### Exercise objective
From the article below, list in order each link in the chain that Craig Kelly's child drowning speech draws from power prices.

### Excerpted passage
::::::::::

This MP Will Not Stop Arguing That Renewable Energy Will Literally Kill People

    Renewables to death in five (or so) steps.

    On Thursday, the government's energy policy committee chair Craig Kelly suggested a link between renewable energy subsidies and deaths this winter.

    Kelly told ABC's AM program, Australians will be unwilling to turn on their heaters this winter because of high power prices pushed up by government subsidies for renewable energy power sources.

    "People will die," Kelly said. "We've seen reports only recently that one-in-four Australian households this winter will be frightened to turn the heater on because of the price of electricity."

    It led to this gloomy headline from ABC News:

    As Guardian Australia noted, an Abbott government review found the renewable energy target actually did the opposite to Kelly's assertion. That is, it put downward pressure on power prices.

    Labor's energy and climate change spokesperson Mark Butler jumped on the remarks, tweeting: "No wonder Govt can't deliver energy policy."

    The chair of Turnbull's energy policy committee! No wonder Govt can't deliver energy policy. https://t.co/ZfJneRGRRo

    It's not the first time Kelly has linked renewable energy to death.

    It's not even the second time.

    Last year, Kelly made a largely ignored speech to the House of Representatives about the number of child drownings in Australia.

    Kelly's child drowning speech raised the issue of renewable energy policies. His argument went... power prices --> local swimming centres --> heating pools --> more expensive swimming lessons --> child drownings:

    We cannot ignore that fact in this parliament that there are policies being put in by governments, both state and federal, that are increasing the costs of electricity, and by doing so we increase the cost of swimming lessons. That is a fact.

::::::::::

### Entries supplied
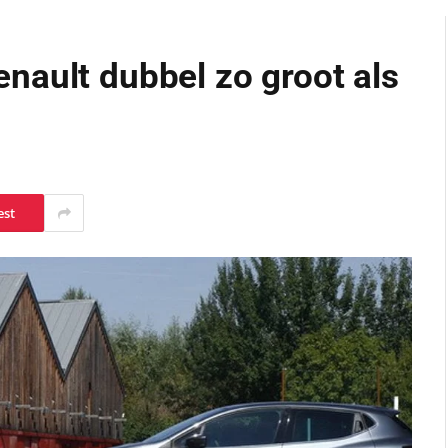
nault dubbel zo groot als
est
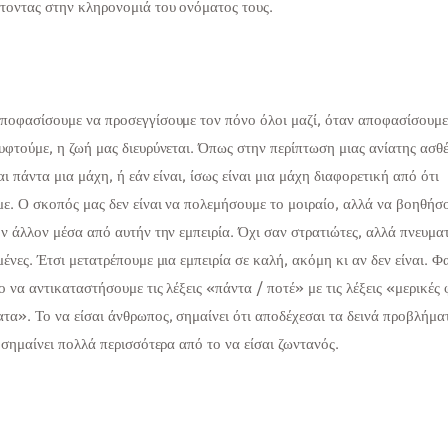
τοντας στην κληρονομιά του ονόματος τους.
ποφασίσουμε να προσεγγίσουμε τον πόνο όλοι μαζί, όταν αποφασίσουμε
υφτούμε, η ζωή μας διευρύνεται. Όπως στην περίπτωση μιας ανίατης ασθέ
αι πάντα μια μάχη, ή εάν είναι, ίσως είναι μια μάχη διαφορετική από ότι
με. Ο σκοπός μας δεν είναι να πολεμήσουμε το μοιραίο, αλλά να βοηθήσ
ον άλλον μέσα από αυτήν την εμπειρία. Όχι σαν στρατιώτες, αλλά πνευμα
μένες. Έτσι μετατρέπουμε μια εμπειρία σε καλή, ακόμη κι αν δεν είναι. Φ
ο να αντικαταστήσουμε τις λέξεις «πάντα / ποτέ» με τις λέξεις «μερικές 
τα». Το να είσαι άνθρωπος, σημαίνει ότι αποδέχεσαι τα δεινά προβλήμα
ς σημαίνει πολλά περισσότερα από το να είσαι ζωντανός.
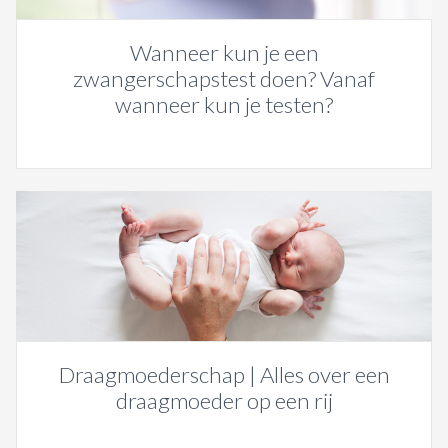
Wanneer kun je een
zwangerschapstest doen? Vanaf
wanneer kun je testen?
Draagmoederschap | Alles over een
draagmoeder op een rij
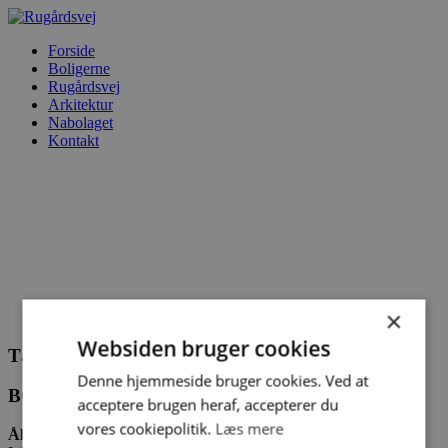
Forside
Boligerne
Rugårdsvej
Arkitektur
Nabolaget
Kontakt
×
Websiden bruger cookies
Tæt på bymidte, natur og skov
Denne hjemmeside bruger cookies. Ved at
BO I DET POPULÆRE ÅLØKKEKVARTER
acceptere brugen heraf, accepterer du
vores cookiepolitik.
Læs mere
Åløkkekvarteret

::::::::::

### Result
1. Power prices
2. Local swimming centres
3. Heating pools
4. More expensive swimming lessons
5. Child drownings